Videos

Introductory Workshop - Graph Theory: Extremal, Probabilistic and Structural: Smoothed analysis for graph isomorphism

Presenter
February 13, 2025
Keywords:
  • extremal graph theory
  • random graphs
  • probabilistic methods
  • structural graph theory
  • Ramsey theory
MSC:
  • 05C35 - Extremal problems in graph theory [See also 90C35]
  • 05C55 - Generalized Ramsey theory [See also 05D10]
  • 05C75 - Structural characterization of families of graphs
  • 05C80 - Random graphs (graph-theoretic aspects) [See also 60B20]

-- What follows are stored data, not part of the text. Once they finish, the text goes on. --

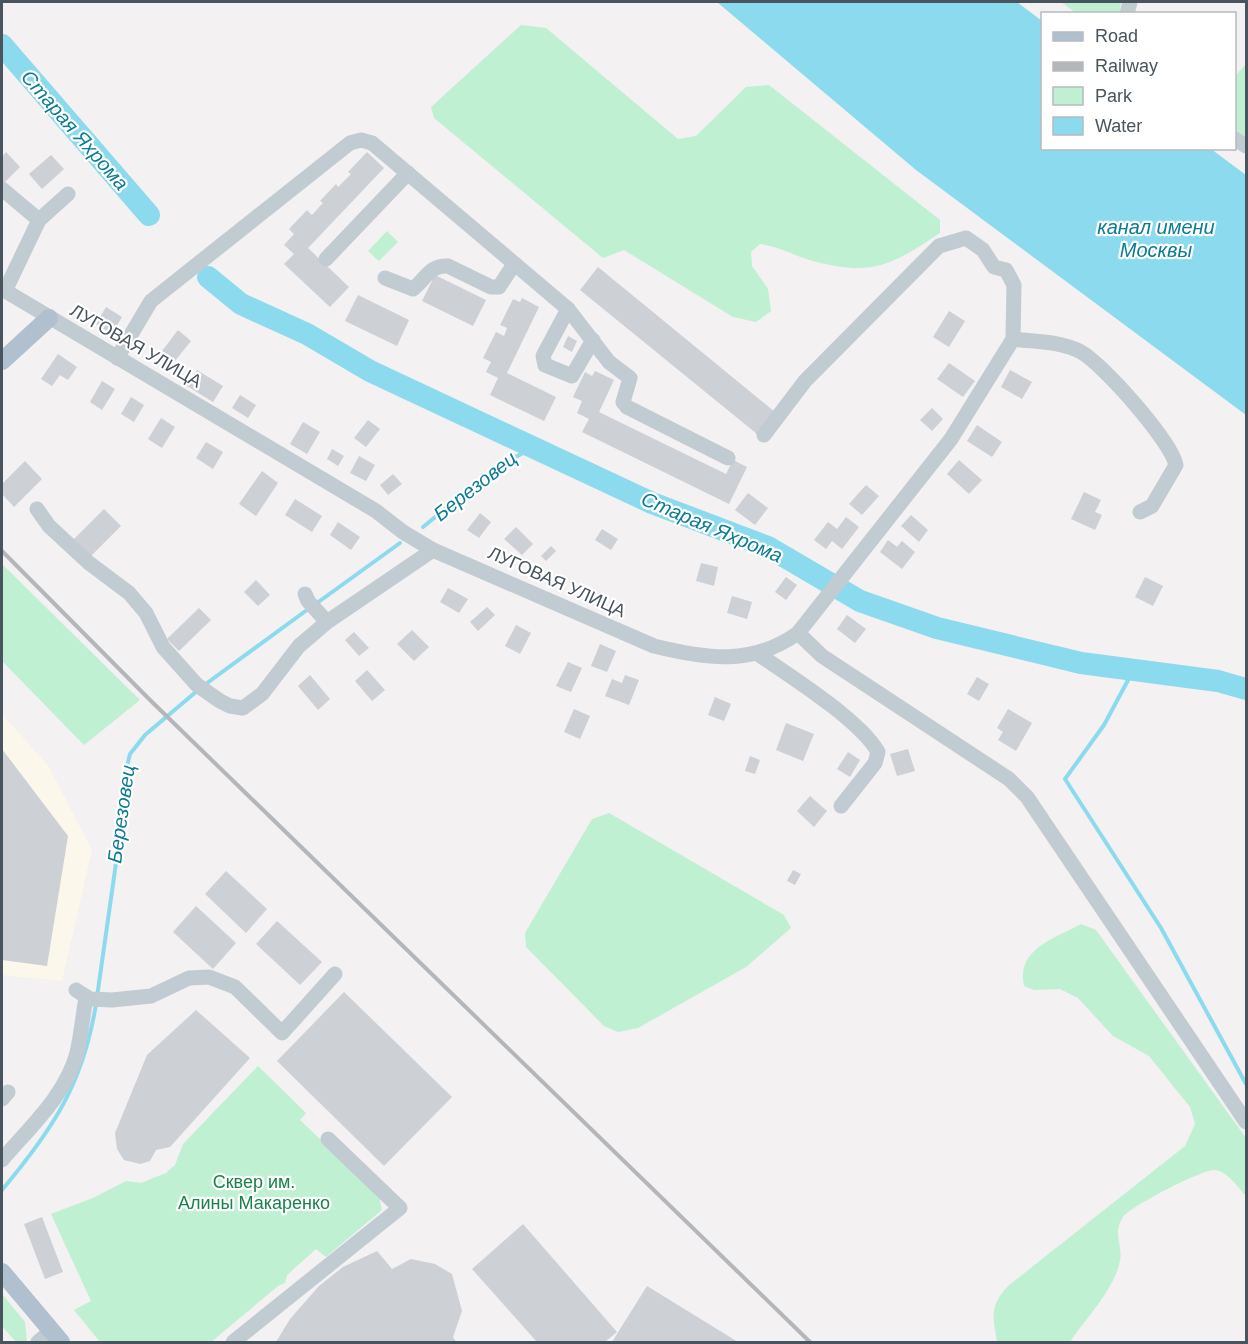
<svg xmlns="http://www.w3.org/2000/svg" width="1248" height="1344" font-family="Helvetica,sans-serif">
	<style>
		.commercial { fill: #fcf7eb }
		.green { fill: #bff0d2 }
		.water { fill: #8cdaed }
		.lines { fill: none; stroke-linecap: round; stroke-linejoin: round }
		.stream { stroke: #8cdaed; stroke-width: 4 }
		.river { stroke: #8cdaed; stroke-width: 22 }
		.building { fill: #cdd0d5 }
		.minor { stroke: #c1cbd2; stroke-width: 15 }
		.major { stroke: #b0c0cf; stroke-width: 18 }
		.rail { stroke: #b3b6bb; stroke-width: 4 }
		.labels { text-anchor: middle; stroke-width: 4.5; stroke-linejoin: round; paint-order: stroke }
		.street-label { font-size: 18px; fill: #48545e; stroke: #fff }
		.park-label { font-size: 18px; fill: #17824b; stroke: #fff }
		.water-label { font-size: 20px; font-style: italic; fill: #0c7b96; stroke: #fff }
	</style>
	<rect width="100%" height="100%" fill="#f3f1f1"/>
	<polygon class="commercial" points="2,714 48,765 92,850 62,981 2,975"/>
	<g class="green">
		<polygon points="1061,2 1121,2 1120,13 1076,13"/>
		<path d="M521 25 546 28 678 139 696 136 746 87 769 85 940 220V233C892 265 872 277 813 261 795 256 780 247 760 244L751 252 752 266 768 289 771 311 756 322 733 317 624 250 603 258 434 118 431 107Z"/>
		<polygon points="1246,64 1246,137 1234,128 1235,76"/>
		<polygon points="387,231 398,242 379,261 368,251"/>
		<polygon points="2,564 140,700 84,745 2,661"/>
		<polygon points="609,813 784,915 791,928 746,967 638,1028 618,1032 604,1026 526,947 525,933 592,819"/>
		<path d="M1081 924 1096 930 1246 1138V1196C1238 1187 1228 1172 1215 1170 1204 1168 1129 1207 1123 1217 1112 1233 1123 1245 1120 1261 1114 1290 1086 1318 1070 1342H997C993 1316 989 1307 1008 1286L1185 1146 1195 1124 1190 1107 1149 1056 1113 1036 1078 998 1060 989 1034 990 1024 986C1016 949 1054 939 1081 924Z"/>
		<polygon points="258,1066 306,1113 300,1120 379,1196 382,1210 326,1257 316,1249 287,1275 285,1283 278,1286 211,1342 100,1342 74,1310 91,1301 51,1214 93,1198 126,1181 141,1183 166,1173 175,1165 183,1144"/>
		<polygon points="2,1294 25,1322 27,1342 16,1342 2,1326"/>
	</g>
	<polygon class="water" points="717,2 1017,2 1042,21 1042,148 1211,149 1246,175 1246,415 916,170"/>
	<g class="lines">
		<g class="stream">
			<polyline points="423,527 495,468 523,453 524,443"/>
			<polyline points="317,603 400,543"/>
			<polyline points="1134,669 1104,725 1065,779 1161,928 1246,1084"/>
			<polyline points="203,686 311,607"/>
			<polyline points="97,997 116,863 123,782 130,754 145,735 197,691"/>
			<path d="M2 1190C53 1129 83 1084 96 1004"/>
		</g>
		<g class="river">
			<polyline points="2,45 149,215"/>
			<polyline points="208,277 241,304 307,334 370,371 652,503 768,547 860,601 937,628 1081,663 1218,681 1246,689"/>
		</g>
	</g>
	<g class="building">
		<polygon points="6,152 20,167 2,185 2,157"/>
		<polygon points="367,152 384,168 308,248 349,287 330,307 284,264 294,254 284,245 294,234 289,229 307,210 312,215 323,203 320,201 336,184 338,187 351,174 348,172"/>
		<polygon points="51,155 64,169 42,189 29,174"/>
		<polygon points="598,267 775,412 757,434 580,290"/>
		<polygon points="435,275 486,300 473,326 422,301"/>
		<polygon points="358,295 409,320 397,346 345,321"/>
		<polygon points="522,298 539,307 507,373 556,397 544,421 490,395 498,378 486,372 491,362 483,358 496,332 504,336 507,328 500,325 513,299 520,302"/>
		<polygon points="106,307 122,317 112,334 96,324"/>
		<polygon points="949,311 965,321 949,347 933,337"/>
		<polygon points="178,330 191,341 175,361 162,351"/>
		<polygon points="568,336 577,341 572,352 563,347"/>
		<polygon points="58,354 77,367 68,380 60,375 52,386 41,379"/>
		<polygon points="949,363 975,381 963,397 937,379"/>
		<polygon points="197,370 223,386 213,402 187,386"/>
		<polygon points="1010,370 1032,382 1022,399 1001,387"/>
		<polygon points="595,371 614,380 599,412 726,474 733,460 747,467 729,504 582,432 589,419 577,413 582,401 573,397 585,372 592,376"/>
		<polygon points="102,381 115,389 102,410 90,402"/>
		<polygon points="240,395 256,405 248,418 232,408"/>
		<polygon points="131,397 144,405 134,422 121,414"/>
		<polygon points="932,408 943,419 932,431 920,420"/>
		<polygon points="161,418 175,427 162,448 148,439"/>
		<polygon points="368,420 380,429 366,447 354,438"/>
		<polygon points="303,422 320,432 307,454 290,444"/>
		<polygon points="977,425 1002,442 992,457 967,441"/>
		<polygon points="206,442 223,452 213,469 196,458"/>
		<polygon points="332,449 344,456 338,466 327,459"/>
		<polygon points="359,456 375,465 366,481 350,473"/>
		<polygon points="959,460 982,480 969,494 947,474"/>
		<polygon points="25,461 42,479 14,507 2,494 2,484"/>
		<polygon points="262,471 278,483 256,516 239,504"/>
		<polygon points="393,474 402,484 388,495 380,485"/>
		<polygon points="866,485 879,496 862,515 849,504"/>
		<polygon points="1084,492 1101,500 1095,512 1102,515 1095,530 1071,519"/>
		<polygon points="748,493 768,508 755,525 735,510"/>
		<polygon points="295,499 322,516 312,532 285,515"/>
		<polygon points="104,509 121,526 91,556 74,539"/>
		<polygon points="480,513 491,522 479,538 467,530"/>
		<polygon points="911,515 928,530 919,542 901,526"/>
		<polygon points="846,517 859,527 842,549 832,541 826,549 814,540 828,522 837,529"/>
		<polygon points="338,522 360,537 351,550 330,535"/>
		<polygon points="516,527 533,544 522,555 504,539"/>
		<polygon points="602,529 618,539 611,550 595,540"/>
		<polygon points="888,540 897,547 902,541 915,552 902,569 880,552"/>
		<polygon points="551,546 556,551 546,561 541,556"/>
		<polygon points="701,563 718,567 714,586 696,581"/>
		<polygon points="786,577 797,585 786,600 775,592"/>
		<polygon points="1145,577 1163,586 1153,606 1135,597"/>
		<polygon points="256,580 270,595 258,606 244,592"/>
		<polygon points="448,588 468,599 459,613 440,602"/>
		<polygon points="732,596 752,602 747,619 727,613"/>
		<polygon points="487,607 495,615 478,631 470,622"/>
		<polygon points="199,608 211,620 179,651 167,639"/>
		<polygon points="847,615 866,629 855,643 837,629"/>
		<polygon points="516,625 531,633 520,654 505,646"/>
		<polygon points="412,630 429,647 414,661 397,644"/>
		<polygon points="354,632 369,648 359,656 345,640"/>
		<polygon points="600,644 616,651 607,672 591,666"/>
		<polygon points="568,662 582,668 571,692 556,686"/>
		<polygon points="367,670 385,690 372,701 355,681"/>
		<polygon points="310,675 330,699 318,710 298,686"/>
		<polygon points="625,675 639,680 629,705 605,696 612,679 622,683"/>
		<polygon points="977,677 989,684 979,701 967,694"/>
		<polygon points="715,697 731,704 724,721 708,715"/>
		<polygon points="574,709 590,716 580,739 564,732"/>
		<polygon points="1008,709 1032,723 1016,751 998,740 1003,732 997,728"/>
		<polygon points="786,723 814,734 803,761 776,750"/>
		<polygon points="2,749 68,836 47,966 2,960"/>
		<polygon points="908,749 915,771 897,776 890,754"/>
		<polygon points="848,752 860,760 850,777 837,769"/>
		<polygon points="750,756 760,760 755,774 745,771"/>
		<polygon points="810,796 827,811 814,827 797,811"/>
		<polygon points="793,870 801,874 795,885 787,881"/>
		<polygon points="226,871 267,909 246,933 205,894"/>
		<polygon points="196,906 236,943 213,969 173,932"/>
		<polygon points="277,921 322,962 300,985 256,944"/>
		<polygon points="344,992 452,1097 384,1166 277,1061"/>
		<polygon points="196,1010 250,1058 170,1147 156,1150 150,1161 140,1164 124,1160 117,1149 115,1133 147,1055"/>
		<polygon points="42,1217 63,1272 45,1279 24,1224"/>
		<polygon points="523,1224 617,1332 605,1342 537,1342 472,1269"/>
		<polygon points="377,1251 392,1269 411,1259 435,1264 452,1274 462,1311 453,1337 456,1342 276,1342 290,1319 319,1286 343,1267"/>
		<polygon points="647,1286 738,1342 612,1342"/>
	</g>
	<g class="lines">
		<g class="minor">
			<polyline points="1127,14 1130,2"/>
			<polyline points="1234,138 1246,146"/>
			<polyline points="2,189 39,220 5,291"/>
			<polyline points="39,220 68,194"/>
			<polyline points="326,259 408,173"/>
			<path d="M385 278 413 289C426 279 429 265 448 266L491 287H499L514 264"/>
			<path d="M2 289 376 511 403 532 433 550 654 646C707 659 752 666 798 633L951 439 1013 339 1014 285 1006 270 994 267 983 250 966 238 939 246 805 381 764 435"/>
			<polyline points="568,309 543,356 545,365 572,376 593,340"/>
			<path d="M1013 339C1035 342 1061 341 1081 352 1103 364 1171 441 1176 465L1152 506 1140 512"/>
			<polyline points="117,358 151,301 350,143 361,140 372,143 568,309 609,362 630,378 623,402 627,407 728,458"/>
			<polyline points="37,509 49,526 89,563 129,593 146,613 163,647 197,685 220,701 230,706 243,708 262,694 299,646 327,622 433,550"/>
			<polyline points="305,594 308,601 327,622"/>
			<polyline points="798,633 822,656 1009,779 1027,797 1246,1122"/>
			<path d="M758 654C790 676 860 720 878 752L875 763 841 806"/>
			<polyline points="76,990 90,999 112,1000 151,996 189,978 209,977 235,987 282,1033 335,974"/>
			<polyline points="2,1099 8,1092"/>
			<path d="M2 1160C29 1128 66 1095 77 1053 81 1035 83 1015 86 997"/>
			<polyline points="38,1342 51,1331"/>
			<polyline points="233,1342 400,1208 328,1139"/>
		</g>
		<g class="major">
			<polyline points="2,361 49,318"/>
			<polyline points="2,1272 61,1342"/>
		</g>
		<polyline class="rail" points="2,551 150,700 810,1342"/>
	</g>
	<g class="labels">
		<g class="street-label">
			<text transform="translate(136 346) rotate(30)" y="6">ЛУГОВАЯ УЛИЦА</text>
			<text transform="translate(557 582) rotate(24)" y="6">ЛУГОВАЯ УЛИЦА</text>
		</g>
		<g class="park-label">
			<text x="254" y="1188">Сквер им.<tspan x="254" dy="21">Алины Макаренко</tspan></text>
		</g>
		<g class="water-label">
			<text transform="translate(75 130) rotate(49)" y="7">Старая Яхрома</text>
			<text x="1156" y="234">канал имени<tspan x="1156" dy="23">Москвы</tspan></text>
			<text transform="translate(475 486) rotate(-38)" y="7">Березовец</text>
			<text transform="translate(712 527) rotate(23)" y="7">Старая Яхрома</text>
			<text transform="translate(121 814) rotate(-82)" y="7">Березовец</text>
		</g>
	</g>
	<rect width="1248" height="1344" fill="none" stroke="#48545e" stroke-width="6"/>
	<rect x="1041" y="12" width="195" height="138" fill="#ffffff" stroke="#b6bbbf" stroke-width="1.5"/>
	<rect x="1053" y="32" width="30" height="9" fill="#b0c0cf" stroke="#b6bbbf" stroke-width="1.5"/>
	<text x="1095" y="42" font-size="18" fill="#48545e">Road</text>
	<rect x="1053" y="62" width="30" height="9" fill="#b3b6bb" stroke="#b6bbbf" stroke-width="1.5"/>
	<text x="1095" y="72" font-size="18" fill="#48545e">Railway</text>
	<rect x="1053" y="87" width="30" height="18" fill="#bff0d2" stroke="#b6bbbf" stroke-width="1.5"/>
	<text x="1095" y="102" font-size="18" fill="#48545e">Park</text>
	<rect x="1053" y="117" width="30" height="18" fill="#8cdaed" stroke="#b6bbbf" stroke-width="1.5"/>
	<text x="1095" y="132" font-size="18" fill="#48545e">Water</text>
</svg>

  • 05D40 - Probabilistic methods in extremal combinatorics
  • including polynomial methods (combinatorial Nullstellensatz
  • etc.)
Abstract
From a theoretical point of view, graph isomorphism testing is a notoriously difficult problem, with no known polynomial-time algorithm. However, from a practical point of view, the problem is essentially solved: various elementary combinatorial “refinement” algorithms seem to be very efficient in practice. Some philosophical justification for this phenomenon is provided by a classical theorem of Babai, Erdős and Selkow, which shows that one of the simplest imaginable algorithms (underpinning all algorithms used in practice) is very effective "on average", in the sense that it can be used to distinguish a typical outcome of a random graph G(n,1/2) from any other graph. We improve the Babai-Erdős-Selkow theorem in a few directions. In particular, in accordance with the smoothed analysis philosophy of Spielman and Teng, one of our main results is that for any graph G, simple combinatorial algorithms become effective after a tiny random perturbation to G (specifically, the addition and removal of about n random edges). Joint work with Michael Anastos and Benjamin Moore.